(SELECTED TEXT):

━━━━

Famous File 9/13/2012
By Kim Sawtelle
In
July 1862, the United States Congress resolved, “That the President of
the United States...is hereby authorized to cause two thousand ‘medals
of honor’...be prepared...and...that the same be presented in the name
of the Congress to such non-commissioned officers and privates as shall
most distinguish themselves by their gallantry in action, and other
soldier-like qualities, during the present insurrection (Civil War).”
Among
Maine’s 67 total Medal of Honor recipients is Albert E. Fernald of
Winterport, whose story, little known at the time of his return from the
Civil War, follows:
Determined
to cut off the Confederate Army’s last surviving supply line in the
spring of 1865, Lieutenant General Ulysses S. Grant ordered Major
General Philip H. Sheridan to capture the cross roads of Five Forks,
Virginia and gain control of the Southside Railroad. Without this
imperative supply line, the Confederate army would be trapped without
food, ammunition or vital medical provisions behind the defensive
entrenchments General Robert E. Lee ordered constructed between
Petersburg and Richmond.

━━━━

Records from a dataset:
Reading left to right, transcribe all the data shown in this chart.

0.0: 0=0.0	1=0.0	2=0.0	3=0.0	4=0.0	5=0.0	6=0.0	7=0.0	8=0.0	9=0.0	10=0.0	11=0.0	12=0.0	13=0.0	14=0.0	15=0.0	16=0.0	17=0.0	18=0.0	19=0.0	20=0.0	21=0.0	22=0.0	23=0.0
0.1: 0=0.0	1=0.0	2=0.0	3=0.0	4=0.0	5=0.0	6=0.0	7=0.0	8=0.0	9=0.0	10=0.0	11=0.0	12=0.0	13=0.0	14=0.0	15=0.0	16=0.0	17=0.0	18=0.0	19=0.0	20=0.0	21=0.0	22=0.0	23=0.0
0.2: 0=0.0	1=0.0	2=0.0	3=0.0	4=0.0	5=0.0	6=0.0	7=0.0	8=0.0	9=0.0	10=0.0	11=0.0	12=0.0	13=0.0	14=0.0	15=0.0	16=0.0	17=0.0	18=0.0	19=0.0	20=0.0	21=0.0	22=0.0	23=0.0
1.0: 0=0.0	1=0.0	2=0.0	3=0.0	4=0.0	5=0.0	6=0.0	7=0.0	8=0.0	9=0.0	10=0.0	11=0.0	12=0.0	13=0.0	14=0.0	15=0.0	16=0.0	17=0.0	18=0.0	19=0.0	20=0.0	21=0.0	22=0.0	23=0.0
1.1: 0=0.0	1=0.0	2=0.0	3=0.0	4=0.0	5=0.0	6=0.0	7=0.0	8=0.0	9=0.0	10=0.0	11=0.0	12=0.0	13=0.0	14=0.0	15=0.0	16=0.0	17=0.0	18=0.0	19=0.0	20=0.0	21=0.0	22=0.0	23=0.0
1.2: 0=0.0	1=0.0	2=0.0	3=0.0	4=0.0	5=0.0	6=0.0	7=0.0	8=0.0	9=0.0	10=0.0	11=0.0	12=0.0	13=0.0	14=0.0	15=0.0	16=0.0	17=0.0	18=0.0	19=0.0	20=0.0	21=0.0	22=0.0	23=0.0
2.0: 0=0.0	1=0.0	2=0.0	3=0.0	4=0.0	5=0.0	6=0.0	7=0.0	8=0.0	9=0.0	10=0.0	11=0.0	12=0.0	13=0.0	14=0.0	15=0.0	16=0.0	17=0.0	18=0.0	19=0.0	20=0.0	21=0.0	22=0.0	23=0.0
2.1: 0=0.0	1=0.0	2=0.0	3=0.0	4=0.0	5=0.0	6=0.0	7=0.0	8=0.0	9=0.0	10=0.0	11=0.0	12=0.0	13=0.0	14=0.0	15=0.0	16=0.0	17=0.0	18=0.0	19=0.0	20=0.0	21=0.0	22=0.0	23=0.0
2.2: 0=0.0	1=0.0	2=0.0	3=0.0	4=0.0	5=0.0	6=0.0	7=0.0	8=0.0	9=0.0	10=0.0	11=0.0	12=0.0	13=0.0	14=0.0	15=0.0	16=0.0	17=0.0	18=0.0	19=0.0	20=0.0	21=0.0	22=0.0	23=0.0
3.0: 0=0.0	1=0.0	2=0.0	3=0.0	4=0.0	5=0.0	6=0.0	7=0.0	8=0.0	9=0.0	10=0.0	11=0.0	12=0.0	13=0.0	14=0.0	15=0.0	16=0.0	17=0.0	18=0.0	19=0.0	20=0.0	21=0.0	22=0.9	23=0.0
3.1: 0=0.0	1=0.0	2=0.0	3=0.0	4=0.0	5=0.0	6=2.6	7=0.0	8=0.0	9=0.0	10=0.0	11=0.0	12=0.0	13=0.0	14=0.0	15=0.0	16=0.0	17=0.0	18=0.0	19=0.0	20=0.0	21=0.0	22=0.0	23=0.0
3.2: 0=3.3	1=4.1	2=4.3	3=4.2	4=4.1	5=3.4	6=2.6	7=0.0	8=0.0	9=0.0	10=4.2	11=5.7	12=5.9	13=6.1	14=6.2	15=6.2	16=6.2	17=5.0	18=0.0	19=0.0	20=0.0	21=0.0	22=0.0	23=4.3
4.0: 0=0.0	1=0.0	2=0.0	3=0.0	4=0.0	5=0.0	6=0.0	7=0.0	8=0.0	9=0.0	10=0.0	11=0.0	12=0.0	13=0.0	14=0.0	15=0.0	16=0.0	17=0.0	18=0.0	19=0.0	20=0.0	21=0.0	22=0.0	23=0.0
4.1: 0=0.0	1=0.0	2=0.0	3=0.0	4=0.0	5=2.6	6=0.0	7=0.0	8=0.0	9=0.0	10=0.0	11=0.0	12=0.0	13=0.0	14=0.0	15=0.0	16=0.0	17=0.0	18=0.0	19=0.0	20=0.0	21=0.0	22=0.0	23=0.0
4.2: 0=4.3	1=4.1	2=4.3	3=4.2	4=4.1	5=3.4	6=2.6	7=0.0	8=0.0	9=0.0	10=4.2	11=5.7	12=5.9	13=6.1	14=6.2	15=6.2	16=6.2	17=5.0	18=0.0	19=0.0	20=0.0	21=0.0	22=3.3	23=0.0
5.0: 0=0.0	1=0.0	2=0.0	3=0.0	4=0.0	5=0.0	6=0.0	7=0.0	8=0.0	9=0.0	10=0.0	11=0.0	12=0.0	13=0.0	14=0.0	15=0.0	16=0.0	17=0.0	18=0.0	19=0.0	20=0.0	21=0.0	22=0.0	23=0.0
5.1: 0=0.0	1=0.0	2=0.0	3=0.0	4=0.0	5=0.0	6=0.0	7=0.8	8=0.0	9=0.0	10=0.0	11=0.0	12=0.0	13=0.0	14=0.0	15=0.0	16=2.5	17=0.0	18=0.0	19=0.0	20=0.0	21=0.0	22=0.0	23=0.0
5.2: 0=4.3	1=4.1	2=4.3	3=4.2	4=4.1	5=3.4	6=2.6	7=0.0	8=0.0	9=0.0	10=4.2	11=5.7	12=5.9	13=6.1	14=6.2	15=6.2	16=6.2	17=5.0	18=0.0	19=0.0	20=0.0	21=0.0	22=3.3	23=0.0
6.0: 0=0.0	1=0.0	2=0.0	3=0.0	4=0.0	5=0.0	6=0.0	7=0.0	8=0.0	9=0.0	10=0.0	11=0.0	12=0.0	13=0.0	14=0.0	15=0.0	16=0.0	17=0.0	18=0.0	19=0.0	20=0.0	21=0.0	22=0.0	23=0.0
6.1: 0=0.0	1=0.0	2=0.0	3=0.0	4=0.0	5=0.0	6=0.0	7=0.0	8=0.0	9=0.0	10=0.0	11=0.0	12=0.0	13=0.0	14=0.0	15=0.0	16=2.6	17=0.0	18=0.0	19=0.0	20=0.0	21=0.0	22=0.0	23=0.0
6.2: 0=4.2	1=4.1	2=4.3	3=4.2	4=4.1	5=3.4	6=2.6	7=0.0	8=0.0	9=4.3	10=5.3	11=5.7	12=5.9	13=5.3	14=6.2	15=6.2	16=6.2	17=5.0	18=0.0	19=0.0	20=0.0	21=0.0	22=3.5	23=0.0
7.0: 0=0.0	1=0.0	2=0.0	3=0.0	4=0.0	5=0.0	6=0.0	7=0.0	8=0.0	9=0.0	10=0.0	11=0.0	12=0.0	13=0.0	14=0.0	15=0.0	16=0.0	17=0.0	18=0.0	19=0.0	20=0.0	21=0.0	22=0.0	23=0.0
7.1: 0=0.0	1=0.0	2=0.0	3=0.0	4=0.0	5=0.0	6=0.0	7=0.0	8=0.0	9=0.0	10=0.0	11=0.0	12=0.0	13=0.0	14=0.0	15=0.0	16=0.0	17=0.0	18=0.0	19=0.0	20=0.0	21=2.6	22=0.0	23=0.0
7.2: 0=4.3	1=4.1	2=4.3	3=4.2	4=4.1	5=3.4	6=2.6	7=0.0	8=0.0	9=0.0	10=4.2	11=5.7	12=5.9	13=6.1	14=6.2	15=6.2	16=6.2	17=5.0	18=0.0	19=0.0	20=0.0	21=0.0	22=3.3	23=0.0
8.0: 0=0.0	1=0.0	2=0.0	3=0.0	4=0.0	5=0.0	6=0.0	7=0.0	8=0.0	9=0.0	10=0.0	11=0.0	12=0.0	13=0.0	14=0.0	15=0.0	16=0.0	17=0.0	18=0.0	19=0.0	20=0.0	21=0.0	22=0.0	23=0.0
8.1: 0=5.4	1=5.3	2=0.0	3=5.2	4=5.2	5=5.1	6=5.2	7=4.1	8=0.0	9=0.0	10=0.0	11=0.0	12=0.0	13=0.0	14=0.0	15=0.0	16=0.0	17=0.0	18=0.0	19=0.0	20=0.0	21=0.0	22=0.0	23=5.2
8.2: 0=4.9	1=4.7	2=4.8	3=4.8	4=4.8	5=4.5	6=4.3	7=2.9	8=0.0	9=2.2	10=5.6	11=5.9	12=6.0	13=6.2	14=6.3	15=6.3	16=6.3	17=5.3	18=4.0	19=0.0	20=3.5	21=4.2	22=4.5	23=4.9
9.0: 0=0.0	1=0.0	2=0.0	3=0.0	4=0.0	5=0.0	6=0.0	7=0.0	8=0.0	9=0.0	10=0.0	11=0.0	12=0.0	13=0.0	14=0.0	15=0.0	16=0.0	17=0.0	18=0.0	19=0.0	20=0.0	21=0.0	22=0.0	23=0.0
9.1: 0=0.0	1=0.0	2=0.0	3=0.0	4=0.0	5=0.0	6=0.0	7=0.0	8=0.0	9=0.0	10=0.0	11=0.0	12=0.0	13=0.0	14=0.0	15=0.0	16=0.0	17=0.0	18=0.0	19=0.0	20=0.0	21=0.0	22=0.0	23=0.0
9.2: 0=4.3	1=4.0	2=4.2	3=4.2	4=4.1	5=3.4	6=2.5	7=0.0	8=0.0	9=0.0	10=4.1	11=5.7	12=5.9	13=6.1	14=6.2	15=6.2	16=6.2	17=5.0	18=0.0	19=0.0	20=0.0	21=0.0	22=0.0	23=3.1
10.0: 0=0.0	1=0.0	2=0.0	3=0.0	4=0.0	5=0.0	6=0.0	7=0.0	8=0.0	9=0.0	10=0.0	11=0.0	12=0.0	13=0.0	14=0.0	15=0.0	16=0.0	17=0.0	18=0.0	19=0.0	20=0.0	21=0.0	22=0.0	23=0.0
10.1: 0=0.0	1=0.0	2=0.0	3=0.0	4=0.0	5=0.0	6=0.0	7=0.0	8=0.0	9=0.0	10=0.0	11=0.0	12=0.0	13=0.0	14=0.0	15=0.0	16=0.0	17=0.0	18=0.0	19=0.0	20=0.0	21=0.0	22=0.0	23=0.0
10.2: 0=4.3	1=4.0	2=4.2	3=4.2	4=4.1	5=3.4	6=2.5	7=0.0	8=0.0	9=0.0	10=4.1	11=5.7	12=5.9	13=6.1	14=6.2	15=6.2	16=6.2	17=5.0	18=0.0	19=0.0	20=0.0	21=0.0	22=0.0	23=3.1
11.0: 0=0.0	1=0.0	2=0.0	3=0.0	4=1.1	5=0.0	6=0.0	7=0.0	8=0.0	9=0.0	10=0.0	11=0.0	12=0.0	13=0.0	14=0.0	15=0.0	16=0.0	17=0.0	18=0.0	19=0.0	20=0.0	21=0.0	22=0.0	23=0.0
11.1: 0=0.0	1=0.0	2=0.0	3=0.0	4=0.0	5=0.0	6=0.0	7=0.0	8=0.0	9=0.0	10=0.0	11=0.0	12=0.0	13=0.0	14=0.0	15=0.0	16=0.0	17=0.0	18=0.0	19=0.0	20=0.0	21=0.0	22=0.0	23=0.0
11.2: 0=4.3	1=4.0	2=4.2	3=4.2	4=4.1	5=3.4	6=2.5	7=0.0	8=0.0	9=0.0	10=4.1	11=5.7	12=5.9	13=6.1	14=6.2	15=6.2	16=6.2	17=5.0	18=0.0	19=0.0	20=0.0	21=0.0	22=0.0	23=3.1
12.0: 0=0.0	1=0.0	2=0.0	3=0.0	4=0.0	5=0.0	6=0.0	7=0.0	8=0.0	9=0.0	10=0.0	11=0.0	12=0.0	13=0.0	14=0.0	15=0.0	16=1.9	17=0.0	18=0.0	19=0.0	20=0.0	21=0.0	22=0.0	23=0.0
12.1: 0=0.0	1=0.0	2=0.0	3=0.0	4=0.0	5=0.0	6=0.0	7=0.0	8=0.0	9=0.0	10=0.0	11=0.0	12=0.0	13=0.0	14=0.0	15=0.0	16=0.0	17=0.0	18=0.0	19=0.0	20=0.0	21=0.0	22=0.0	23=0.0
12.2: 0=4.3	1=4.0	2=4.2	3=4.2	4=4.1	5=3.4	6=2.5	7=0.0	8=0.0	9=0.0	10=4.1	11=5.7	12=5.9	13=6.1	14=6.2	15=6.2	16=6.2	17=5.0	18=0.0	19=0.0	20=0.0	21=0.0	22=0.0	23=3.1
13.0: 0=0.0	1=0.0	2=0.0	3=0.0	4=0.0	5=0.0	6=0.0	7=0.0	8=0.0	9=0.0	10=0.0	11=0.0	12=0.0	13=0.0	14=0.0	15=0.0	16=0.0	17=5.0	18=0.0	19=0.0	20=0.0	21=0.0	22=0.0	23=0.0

━━━━

(TRY IT):
List every general named in the Medal of Honor text, with the rank it gives each one. This material is separate from the text.

(RESPONSE TO THE EXERCISE):
- Lieutenant General Ulysses S. Grant
- Major General Philip H. Sheridan
- General Robert E. Lee